### DO THIS
Please print, unchanged and line for line, the part of the material below that opens with the line containing "pose: elev=234.0 azim=180.9" and closes with the line containing "Dot at: (183, 214)", including both of those lines.

### RECORDS PROVIDED
····················

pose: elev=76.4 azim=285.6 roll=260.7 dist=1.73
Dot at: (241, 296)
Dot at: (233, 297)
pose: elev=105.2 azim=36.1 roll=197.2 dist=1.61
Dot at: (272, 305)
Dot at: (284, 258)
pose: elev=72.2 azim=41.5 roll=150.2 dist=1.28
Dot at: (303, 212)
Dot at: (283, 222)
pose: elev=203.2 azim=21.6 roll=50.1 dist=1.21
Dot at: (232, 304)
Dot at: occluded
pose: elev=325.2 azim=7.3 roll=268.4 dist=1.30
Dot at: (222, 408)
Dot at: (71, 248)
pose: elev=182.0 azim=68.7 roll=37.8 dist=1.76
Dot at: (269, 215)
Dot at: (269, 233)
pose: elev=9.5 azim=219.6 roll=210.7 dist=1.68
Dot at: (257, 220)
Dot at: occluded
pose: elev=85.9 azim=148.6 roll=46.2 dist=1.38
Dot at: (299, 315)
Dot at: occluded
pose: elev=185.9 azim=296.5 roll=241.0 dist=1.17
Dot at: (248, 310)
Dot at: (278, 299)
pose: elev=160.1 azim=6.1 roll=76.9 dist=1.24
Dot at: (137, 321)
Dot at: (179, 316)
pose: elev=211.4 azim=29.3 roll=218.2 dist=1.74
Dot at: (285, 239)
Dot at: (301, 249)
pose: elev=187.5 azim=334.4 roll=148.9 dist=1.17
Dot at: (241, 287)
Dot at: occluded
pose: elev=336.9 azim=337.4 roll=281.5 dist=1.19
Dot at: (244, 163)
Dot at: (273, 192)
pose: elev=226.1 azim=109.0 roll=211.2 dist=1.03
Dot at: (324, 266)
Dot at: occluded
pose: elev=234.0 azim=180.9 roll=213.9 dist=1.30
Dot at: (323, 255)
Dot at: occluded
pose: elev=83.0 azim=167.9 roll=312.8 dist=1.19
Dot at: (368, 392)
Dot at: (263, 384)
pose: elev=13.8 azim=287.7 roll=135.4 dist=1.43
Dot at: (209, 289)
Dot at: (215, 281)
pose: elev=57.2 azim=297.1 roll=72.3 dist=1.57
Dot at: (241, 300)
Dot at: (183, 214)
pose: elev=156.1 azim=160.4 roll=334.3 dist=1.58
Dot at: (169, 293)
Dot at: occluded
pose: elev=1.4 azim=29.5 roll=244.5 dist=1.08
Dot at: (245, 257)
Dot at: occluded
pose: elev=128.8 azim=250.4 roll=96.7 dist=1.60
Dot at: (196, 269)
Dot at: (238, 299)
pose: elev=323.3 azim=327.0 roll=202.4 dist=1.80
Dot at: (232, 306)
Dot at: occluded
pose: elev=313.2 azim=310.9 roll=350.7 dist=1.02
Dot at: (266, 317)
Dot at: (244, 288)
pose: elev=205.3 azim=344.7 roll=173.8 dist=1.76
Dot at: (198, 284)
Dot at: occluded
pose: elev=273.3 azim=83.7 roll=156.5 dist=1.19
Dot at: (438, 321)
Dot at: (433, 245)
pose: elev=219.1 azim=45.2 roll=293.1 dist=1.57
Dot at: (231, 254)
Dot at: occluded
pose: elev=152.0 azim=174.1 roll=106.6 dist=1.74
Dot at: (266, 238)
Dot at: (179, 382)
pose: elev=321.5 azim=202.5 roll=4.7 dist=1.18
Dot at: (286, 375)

····················

### THE RESULT
pose: elev=234.0 azim=180.9 roll=213.9 dist=1.30
Dot at: (323, 255)
Dot at: occluded
pose: elev=83.0 azim=167.9 roll=312.8 dist=1.19
Dot at: (368, 392)
Dot at: (263, 384)
pose: elev=13.8 azim=287.7 roll=135.4 dist=1.43
Dot at: (209, 289)
Dot at: (215, 281)
pose: elev=57.2 azim=297.1 roll=72.3 dist=1.57
Dot at: (241, 300)
Dot at: (183, 214)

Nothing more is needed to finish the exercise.